Цель задания: Воспроизведите целиком отрывок о гибели Пушкина и Лермонтова, слово в слово и без изменений.

И то же преступное невмешательство, та же общая беспечность, проявленные перед смертью Пушкина и к ней, быть может, приведшие, повторились и с Лермонтовым; и два случайных кавалергарда на протяжении немногих лет бессмысленно и, вероятно, нехотя убили двух замечательнейших русских поэтов. Говорят, Лев Пушкин, сразу после дуэли попавший в Пятигорск, укоризненно заметил; «Я бы помирил»; правда, он пережил одинаковую и тоже предотвратимую гибель знаменитого своего брата.

Исходные данные:
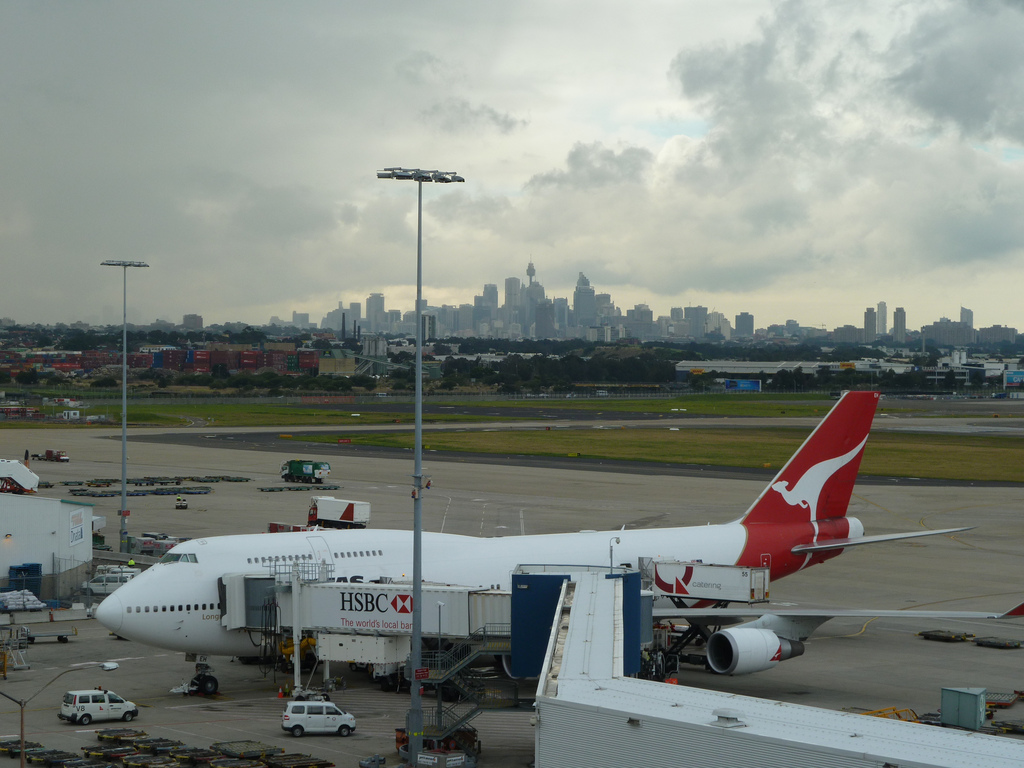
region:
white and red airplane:
[104, 374, 953, 657]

Ответ:
И то же преступное невмешательство, та же общая беспечность, проявленные перед смертью Пушкина и к ней, быть может, приведшие, повторились и с Лермонтовым; и два случайных кавалергарда на протяжении немногих лет бессмысленно и, вероятно, нехотя убили двух замечательнейших русских поэтов. Говорят, Лев Пушкин, сразу после дуэли попавший в Пятигорск, укоризненно заметил; «Я бы помирил»; правда, он пережил одинаковую и тоже предотвратимую гибель знаменитого своего брата.